- **PROBLEM**:
Reproduce exactly the lines of the material beneath, from the line that contains "ring pip: (99, 341)" to the line that contains "thumb ip: (352, 432)", both included, and no other lines.

- **AVAILABLE DATA**:
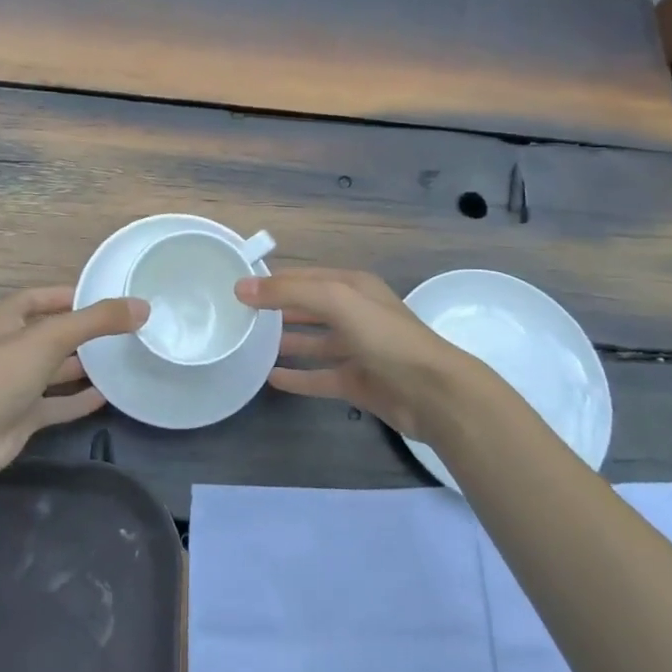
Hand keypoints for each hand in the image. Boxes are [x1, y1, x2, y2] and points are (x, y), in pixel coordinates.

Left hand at [0, 287, 147, 480]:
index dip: (68, 295)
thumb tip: (142, 306)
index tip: (104, 297)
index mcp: (7, 319)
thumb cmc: (3, 373)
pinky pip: (57, 404)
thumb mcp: (52, 336)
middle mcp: (11, 348)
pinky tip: (108, 396)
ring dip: (83, 366)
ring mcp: (16, 384)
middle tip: (121, 330)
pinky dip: (79, 400)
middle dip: (82, 332)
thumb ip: (97, 320)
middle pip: (51, 334)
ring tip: (120, 360)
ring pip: (55, 369)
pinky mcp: (23, 416)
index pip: (40, 298)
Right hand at [237, 268, 478, 435]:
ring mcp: (358, 350)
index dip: (273, 281)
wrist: (434, 394)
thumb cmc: (385, 337)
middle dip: (277, 310)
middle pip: (308, 308)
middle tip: (239, 317)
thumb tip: (241, 287)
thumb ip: (288, 292)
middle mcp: (355, 314)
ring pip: (314, 342)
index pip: (304, 277)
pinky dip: (298, 376)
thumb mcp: (336, 301)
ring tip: (250, 346)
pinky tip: (272, 379)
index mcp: (353, 287)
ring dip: (286, 342)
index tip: (237, 288)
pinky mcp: (358, 382)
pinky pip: (320, 376)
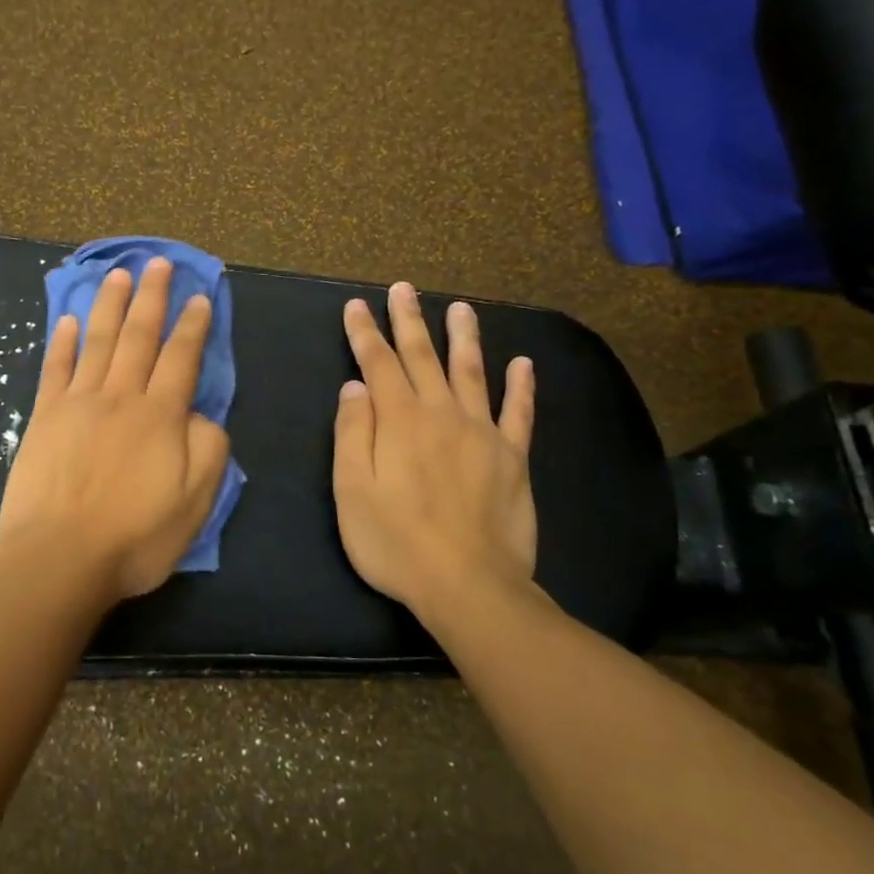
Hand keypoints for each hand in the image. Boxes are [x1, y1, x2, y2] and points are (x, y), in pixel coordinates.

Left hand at [0, 258, 231, 603]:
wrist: (60, 559)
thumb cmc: (135, 537)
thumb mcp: (196, 502)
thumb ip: (208, 449)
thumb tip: (199, 415)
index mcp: (161, 416)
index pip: (182, 358)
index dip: (193, 325)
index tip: (199, 296)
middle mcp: (121, 397)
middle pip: (139, 336)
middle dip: (152, 297)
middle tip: (159, 262)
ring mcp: (78, 403)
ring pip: (99, 341)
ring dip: (110, 305)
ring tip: (119, 273)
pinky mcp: (44, 417)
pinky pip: (55, 369)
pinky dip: (61, 342)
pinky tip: (67, 320)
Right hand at [333, 282, 542, 626]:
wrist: (468, 585)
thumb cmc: (396, 542)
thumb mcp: (351, 491)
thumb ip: (352, 432)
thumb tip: (355, 386)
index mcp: (399, 421)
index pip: (378, 364)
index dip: (365, 333)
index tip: (357, 305)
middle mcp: (442, 414)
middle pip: (423, 356)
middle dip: (410, 320)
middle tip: (404, 288)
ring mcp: (483, 433)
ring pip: (471, 373)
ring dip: (464, 337)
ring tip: (461, 308)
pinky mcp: (513, 458)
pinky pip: (520, 413)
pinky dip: (521, 386)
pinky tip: (522, 363)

- **REPLY TO THE TASK**:
ring pip: (99, 341)
ring dip: (110, 305)
ring tip: (119, 273)
pinky mcp: (44, 417)
pinky pip: (55, 369)
pinky dip: (61, 342)
pinky tip: (67, 320)
Right hand at [333, 282, 542, 626]:
wrist: (468, 585)
thumb cmc: (396, 542)
thumb mcp: (351, 491)
thumb ip: (352, 432)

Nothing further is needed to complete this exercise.